Here are two accounts from students who went on the incredible journey.
This trip to Everest Base Camp showed me that there is so much more to life than we know of, and that there are so many more opportunities out there, we just have to stretch our boundaries and go out there and take on the challenge. It showed me that even what I think may be impossible is possible as long as I push through the pain. It also showed me that I am much stronger than I ever thought I was, and if I set my mind on something, I will achieve it. This is what I hope will drive me and motivate me to get to the top of the world one day.
The aspect that struck me the most about our trek was the spiritual atmosphere created by the Buddhists. I have never met people so devoted to bettering themselves and living such wholesome lives with an incredible commitment to their religion. They go far further out of their way to help and love anybody and everybody that crosses their paths. I hope I too can one day master the art of following these paths.
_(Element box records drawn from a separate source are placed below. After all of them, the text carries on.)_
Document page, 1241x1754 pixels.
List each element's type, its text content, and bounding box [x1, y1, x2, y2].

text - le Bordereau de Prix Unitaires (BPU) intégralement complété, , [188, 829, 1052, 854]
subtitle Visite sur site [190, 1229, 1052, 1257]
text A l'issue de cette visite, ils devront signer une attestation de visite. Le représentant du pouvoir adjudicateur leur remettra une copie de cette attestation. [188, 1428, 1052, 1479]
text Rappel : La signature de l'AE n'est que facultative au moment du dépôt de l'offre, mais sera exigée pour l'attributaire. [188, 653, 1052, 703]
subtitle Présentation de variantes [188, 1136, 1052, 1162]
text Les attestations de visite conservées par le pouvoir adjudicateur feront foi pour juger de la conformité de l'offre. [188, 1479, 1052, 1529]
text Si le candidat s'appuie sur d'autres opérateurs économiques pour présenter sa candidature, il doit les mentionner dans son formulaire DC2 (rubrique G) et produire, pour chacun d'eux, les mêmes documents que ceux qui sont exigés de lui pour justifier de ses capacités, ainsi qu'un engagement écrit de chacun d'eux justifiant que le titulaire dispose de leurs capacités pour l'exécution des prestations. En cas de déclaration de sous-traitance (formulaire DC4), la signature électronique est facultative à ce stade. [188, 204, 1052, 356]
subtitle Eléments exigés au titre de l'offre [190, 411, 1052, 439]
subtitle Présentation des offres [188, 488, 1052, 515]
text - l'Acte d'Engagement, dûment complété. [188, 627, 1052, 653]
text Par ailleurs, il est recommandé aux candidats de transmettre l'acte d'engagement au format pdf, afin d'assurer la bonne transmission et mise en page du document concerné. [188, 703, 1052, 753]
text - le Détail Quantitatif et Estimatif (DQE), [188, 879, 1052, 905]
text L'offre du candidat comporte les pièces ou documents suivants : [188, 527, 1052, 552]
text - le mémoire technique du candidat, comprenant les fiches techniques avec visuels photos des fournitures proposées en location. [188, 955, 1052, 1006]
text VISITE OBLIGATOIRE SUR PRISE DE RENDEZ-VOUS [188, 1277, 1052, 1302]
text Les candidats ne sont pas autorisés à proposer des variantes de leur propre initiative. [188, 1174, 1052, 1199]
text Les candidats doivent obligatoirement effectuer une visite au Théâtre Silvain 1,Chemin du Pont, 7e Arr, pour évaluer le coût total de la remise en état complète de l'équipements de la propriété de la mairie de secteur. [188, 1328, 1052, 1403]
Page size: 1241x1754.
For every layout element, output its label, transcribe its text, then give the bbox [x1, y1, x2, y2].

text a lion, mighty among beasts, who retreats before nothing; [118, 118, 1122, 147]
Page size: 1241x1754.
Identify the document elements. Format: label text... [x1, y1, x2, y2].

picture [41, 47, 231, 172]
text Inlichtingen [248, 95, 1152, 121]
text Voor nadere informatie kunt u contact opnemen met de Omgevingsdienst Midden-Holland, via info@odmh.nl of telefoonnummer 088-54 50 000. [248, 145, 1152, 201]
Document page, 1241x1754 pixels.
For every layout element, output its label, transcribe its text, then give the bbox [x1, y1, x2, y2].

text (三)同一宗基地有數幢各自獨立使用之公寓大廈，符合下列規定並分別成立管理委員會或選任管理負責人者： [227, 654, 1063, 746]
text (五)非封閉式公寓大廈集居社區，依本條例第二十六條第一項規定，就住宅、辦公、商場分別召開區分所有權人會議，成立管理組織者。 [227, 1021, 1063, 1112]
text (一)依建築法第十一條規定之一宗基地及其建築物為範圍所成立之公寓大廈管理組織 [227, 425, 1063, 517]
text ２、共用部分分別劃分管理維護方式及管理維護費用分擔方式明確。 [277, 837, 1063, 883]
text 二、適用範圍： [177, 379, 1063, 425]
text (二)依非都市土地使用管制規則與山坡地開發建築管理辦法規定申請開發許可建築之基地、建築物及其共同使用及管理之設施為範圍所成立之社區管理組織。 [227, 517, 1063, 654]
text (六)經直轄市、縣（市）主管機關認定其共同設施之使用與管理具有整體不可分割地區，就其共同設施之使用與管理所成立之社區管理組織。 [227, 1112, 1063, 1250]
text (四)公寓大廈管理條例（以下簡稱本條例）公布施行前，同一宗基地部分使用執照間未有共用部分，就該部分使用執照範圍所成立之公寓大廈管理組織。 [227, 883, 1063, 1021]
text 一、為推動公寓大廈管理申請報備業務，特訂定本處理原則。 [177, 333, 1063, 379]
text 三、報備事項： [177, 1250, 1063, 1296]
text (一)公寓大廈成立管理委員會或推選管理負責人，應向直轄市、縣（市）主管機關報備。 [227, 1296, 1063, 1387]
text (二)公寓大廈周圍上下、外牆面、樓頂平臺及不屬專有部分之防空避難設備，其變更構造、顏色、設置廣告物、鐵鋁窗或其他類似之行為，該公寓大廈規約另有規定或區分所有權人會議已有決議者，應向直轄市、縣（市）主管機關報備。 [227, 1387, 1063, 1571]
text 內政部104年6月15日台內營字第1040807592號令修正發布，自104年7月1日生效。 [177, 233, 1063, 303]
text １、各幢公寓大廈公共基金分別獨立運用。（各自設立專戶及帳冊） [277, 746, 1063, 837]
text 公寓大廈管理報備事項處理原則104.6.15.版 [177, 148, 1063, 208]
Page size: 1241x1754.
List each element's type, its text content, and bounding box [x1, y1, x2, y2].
The trail I’d marked on our map grew ever closer to the dot named “Mt Everest Base Camp” (EBC) as the days of our trip progressed. The place in my mind that seemed so far away was looking more and more reachable. As the days came and went, the drawing of my line became more and more satisfying. Seeing the thick black line over the thin red trail proved that even though it was getting harder and harder I still had the persistence to keep going. Since Day One it had been a struggle both physically and mentally for me. I was fit and used to exercise but not for such long hours during the day. But, with the help of some very close friends, the miles went by and EBC became a reality not just a dream. The day before we arrived at Base Camp was the day we summited Kalapatthar (5,635m) and the day I was definitely closest to giving up. But, not wanting to be the ‘runt’ of the group who was too weak or didn’t try, I started up the mountain at the tail of the group. I got up that mountain because of two things – the peer pressure to not be the weak link and the continuous encouragement from Mrs Shoesmith to keep going when the only thing I wanted to do was sit down and cry. Being able to say I conquered my own mind has taught me that no matter how much physical pain and mental turmoil you’re sinking under, you will float if you tell yourself to. I’ve carried this “exposé” with me since then.